助けが必要な多くの人は、私では想像もつかない過酷な苦難を乗り越えてきている。

私は、「先生」という呼称にコンプレックスのある家庭で、形上「そうにはならないようにだけ」育てられ、そう歩んできただけの卑怯者なのだ。

私の親が知ったら全力で見下していたであろう学友達。
出会った全ての人たち。
私にはその毒親特有の秤が否応なく染みついていて、その差別意識が周囲の人たちを無意識に傷つけていたに違いない。
そんな私に、友人としてあるがままの眼差しを向けてくれたことがどれほど私のアイデンティティを潤したことだろう。
砂漠に落とされた一滴が、私の中でどんな宝石になったかなんて誰も知り得ない。

その時は分からなかったけれど、長い時間をかけてその真実味が増してゆく。
「あなたはそのままで良いのだ」という、存在への許し。

彼はしばらくして大学を去った。
何をしでかしたのか、ある教授から「あんな悪いやつは初めてや」と、憤慨されていたから、社会的地位のある大人でも軽く自分の悪さを見せつけて去れるぐらいの能力があったらしい。

多分、今の私にも考えつかないようなやり方だ。

取り組む課題:
1. 本文に基づき、次の問いに答えよ。
(a) 筆者は、自分がどのような家庭で育てられたと述べているか。
(b) 友人として筆者に向けられた眼差しは、どのような眼差しだったか。
(c) 大学を去った「彼」について、ある教授は何と言って憤慨していたか。
2. 次の各文が本文の内容と合っているかどうか、「はい」か「いいえ」で答え、判断の根拠となる本文の語句をそのまま引用せよ。
(a) 筆者は、助けが必要な多くの人が過酷な苦難を乗り越えてきていると述べている。
(b) 筆者は、その時すぐに真実味を理解していた。
(c) 「彼」は大学を去らなかった。
3. 本文の「私の親が知ったら」で始まる段落を、主な事実を保ったまま箇条書きに書き直せ。

データ行:

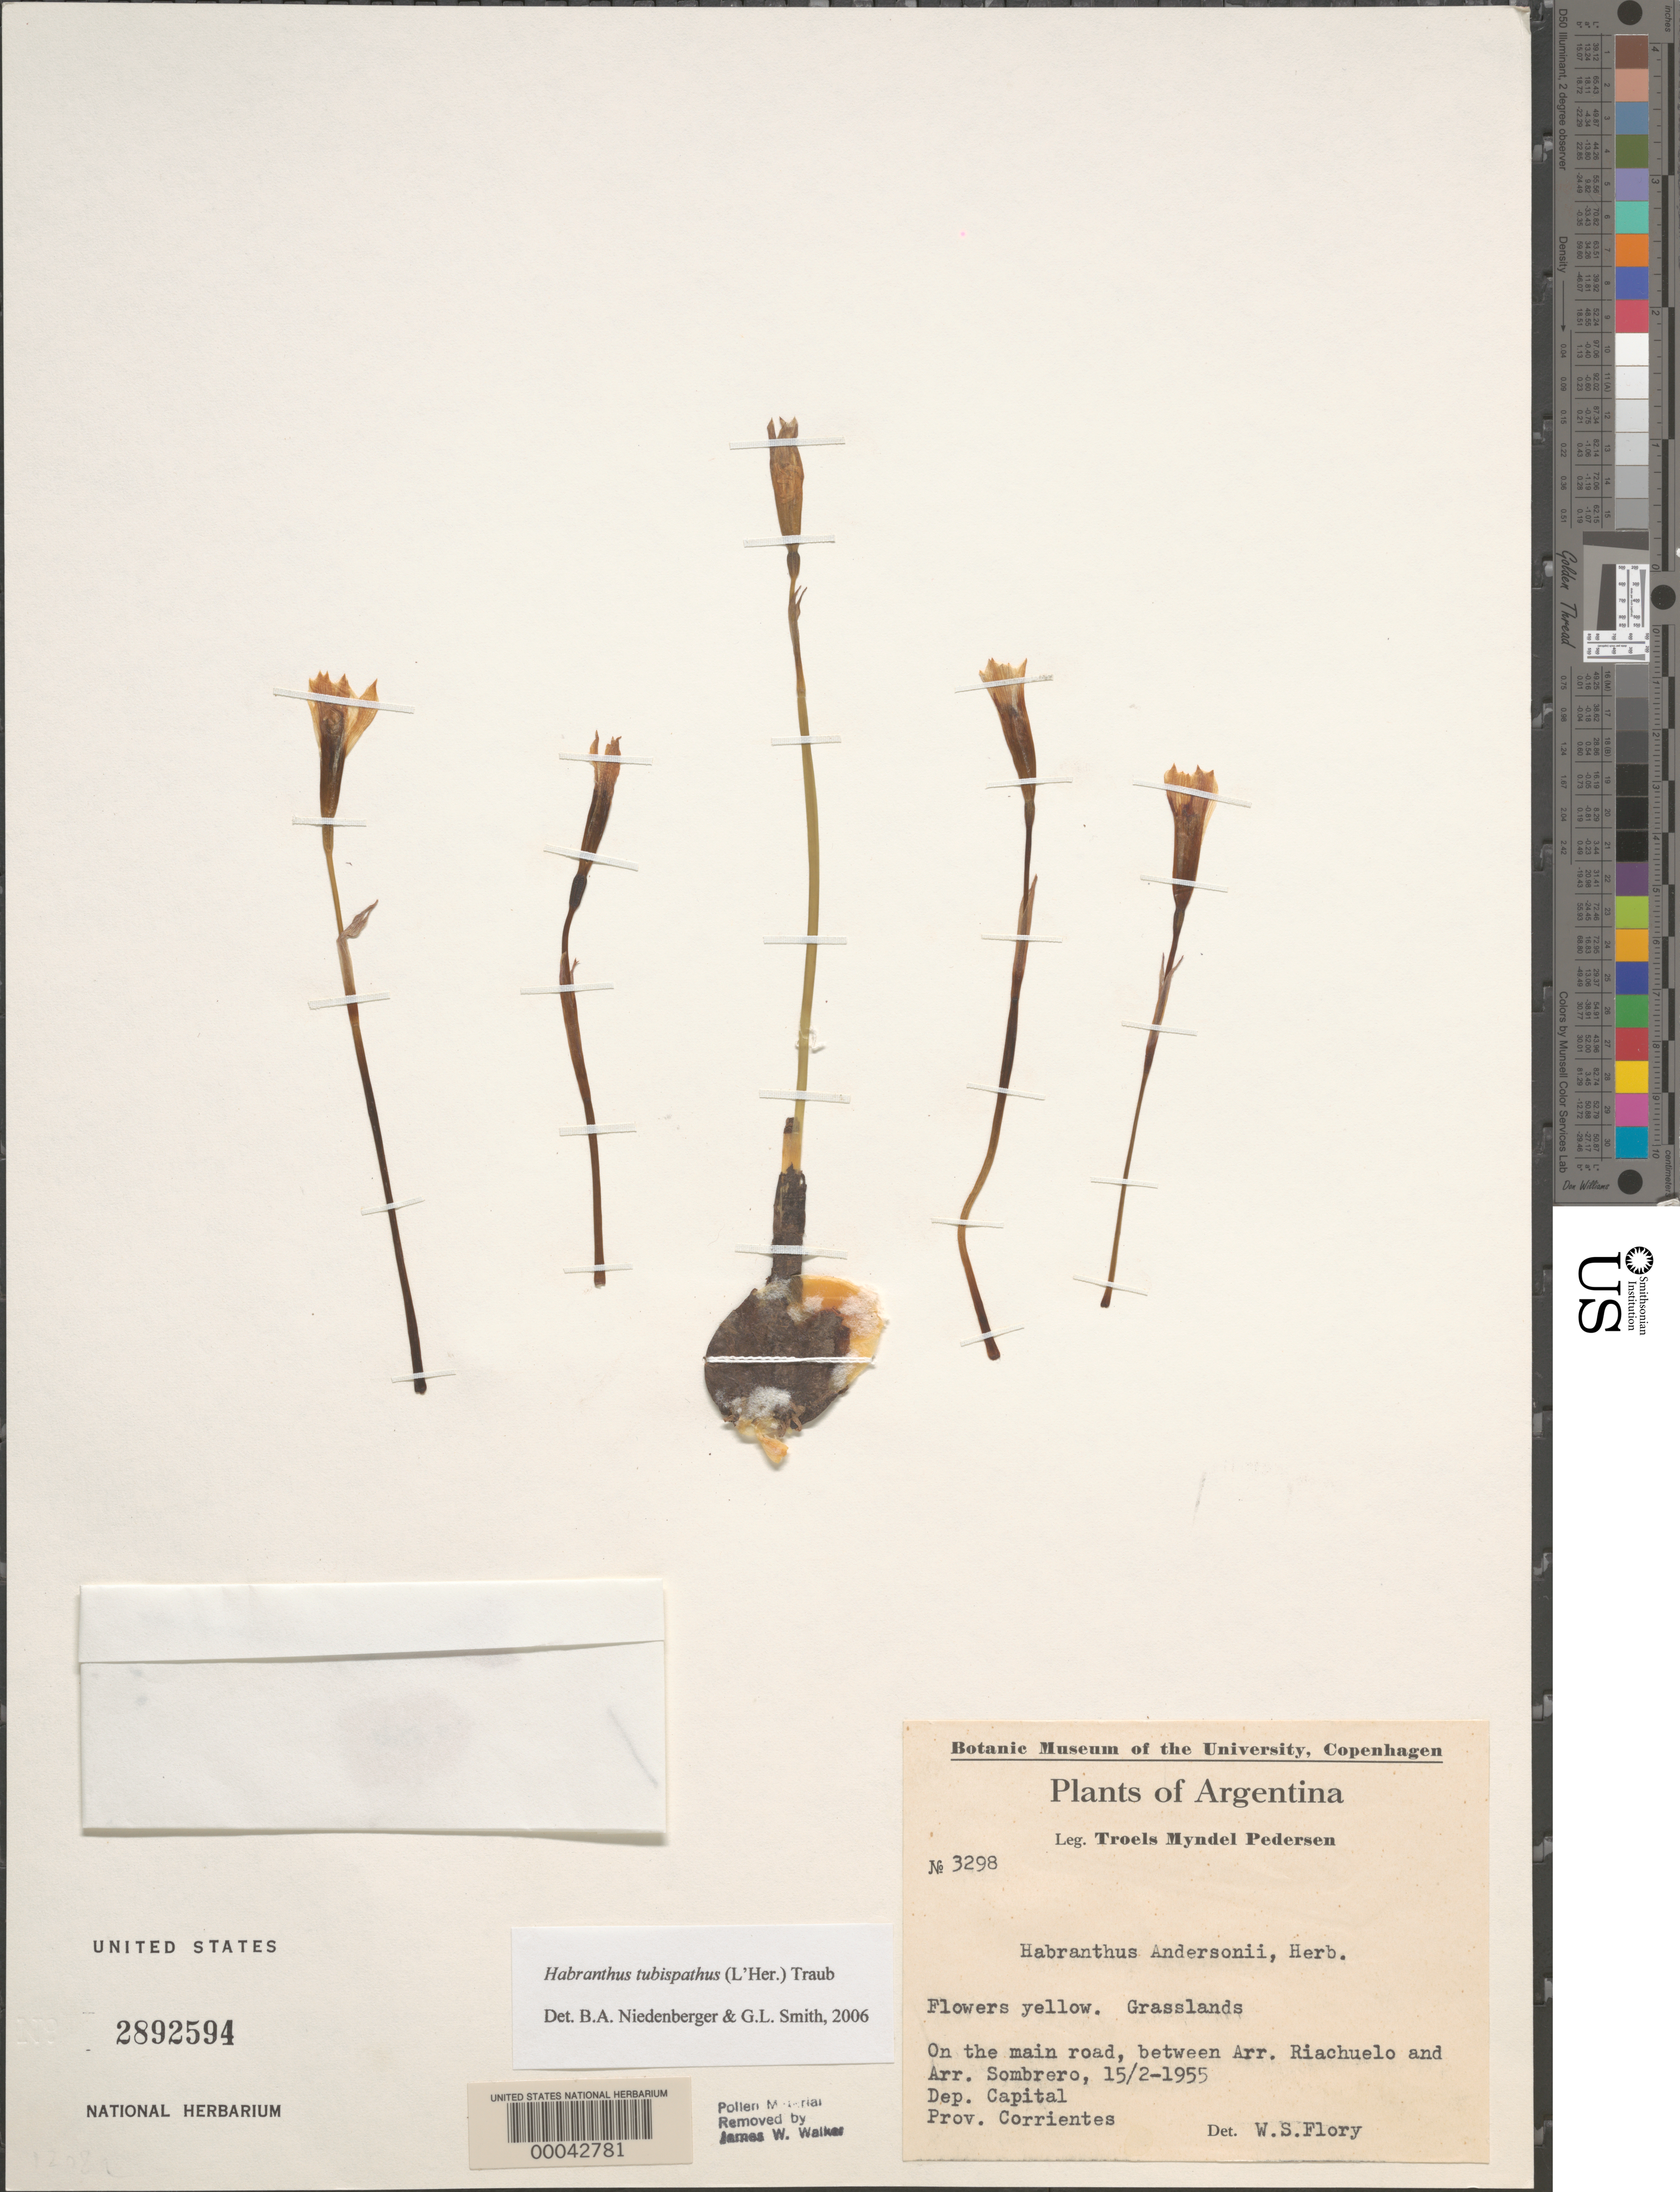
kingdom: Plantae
---
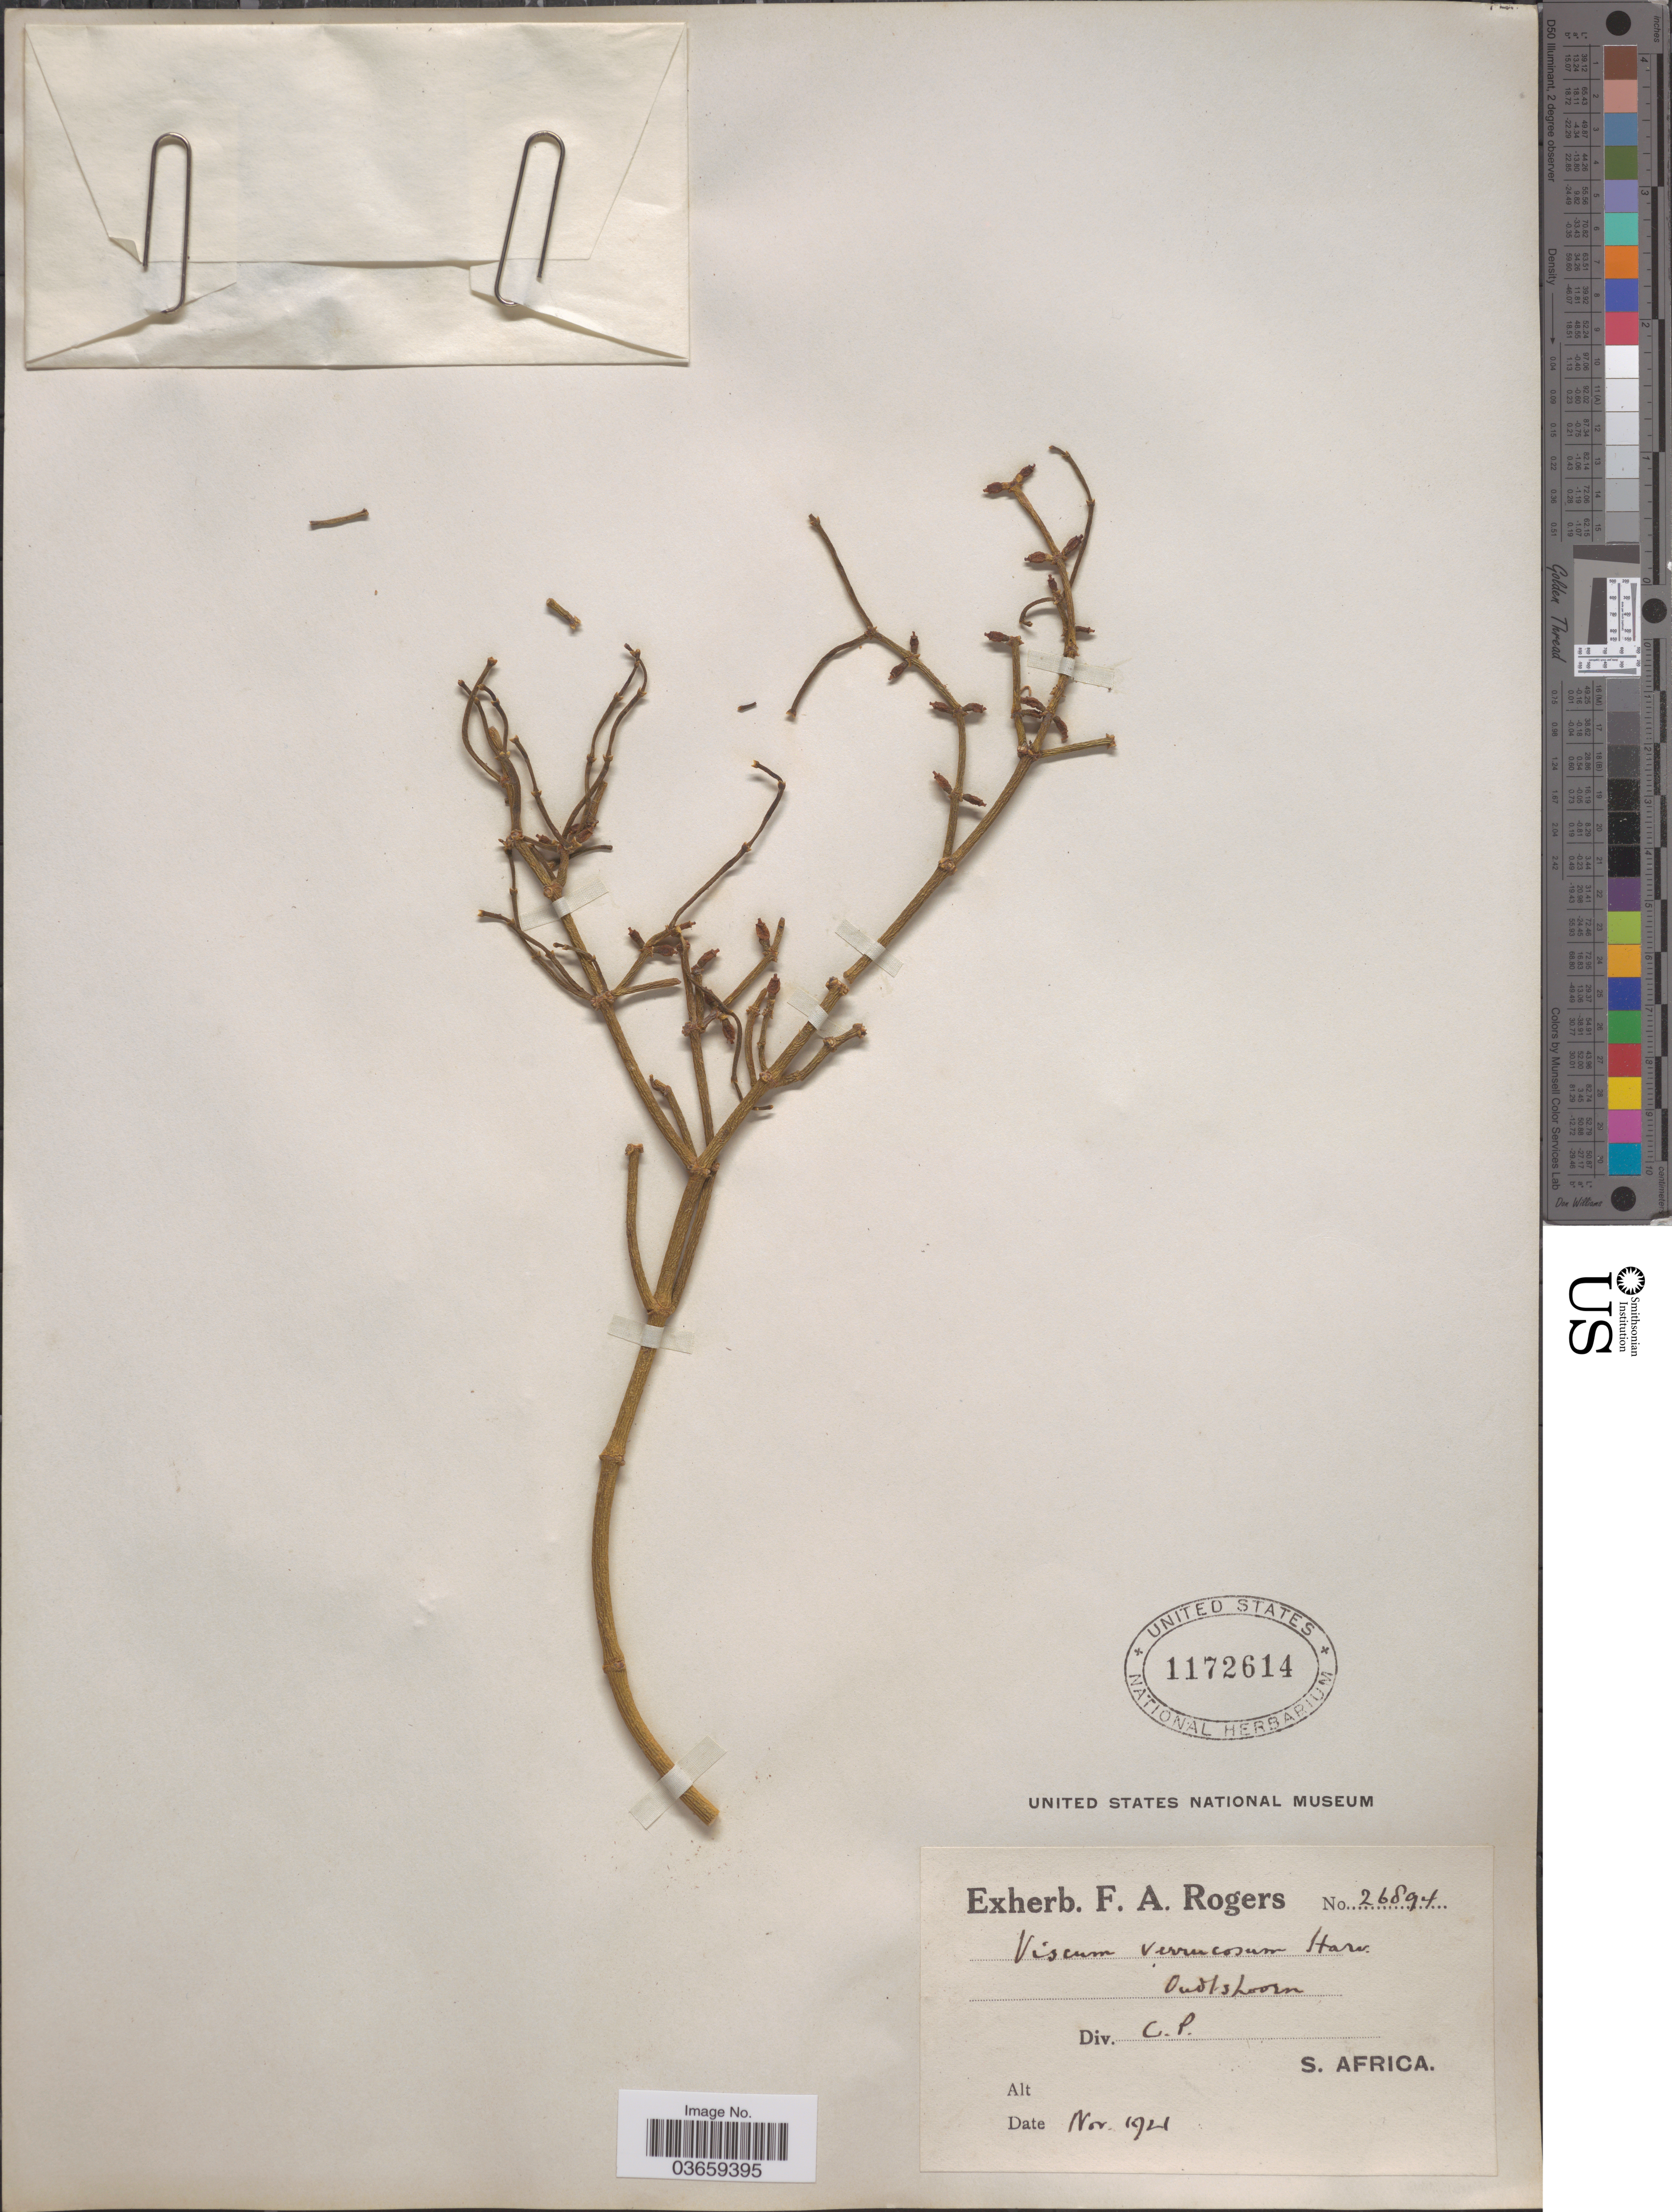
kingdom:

各課題の解答:
1.
(a) 「先生」という呼称にコンプレックスのある家庭。
(b) あるがままの眼差し。
(c) 「あんな悪いやつは初めてや」。

2.
(a) はい。「助けが必要な多くの人は、私では想像もつかない過酷な苦難を乗り越えてきている。」
(b) いいえ。「その時は分からなかったけれど、長い時間をかけてその真実味が増してゆく。」
(c) いいえ。「彼はしばらくして大学を去った。」

3.
・親が知ったら全力で見下していたであろう学友達や、出会った全ての人たちがいた。
・筆者には毒親特有の秤が染みついており、その差別意識が周囲の人たちを無意識に傷つけていたに違いない。
・そんな筆者に友人としてあるがままの眼差しを向けてくれたことが、筆者のアイデンティティを大いに潤した。
・砂漠に落とされた一滴が筆者の中でどんな宝石になったかは、誰も知り得ない。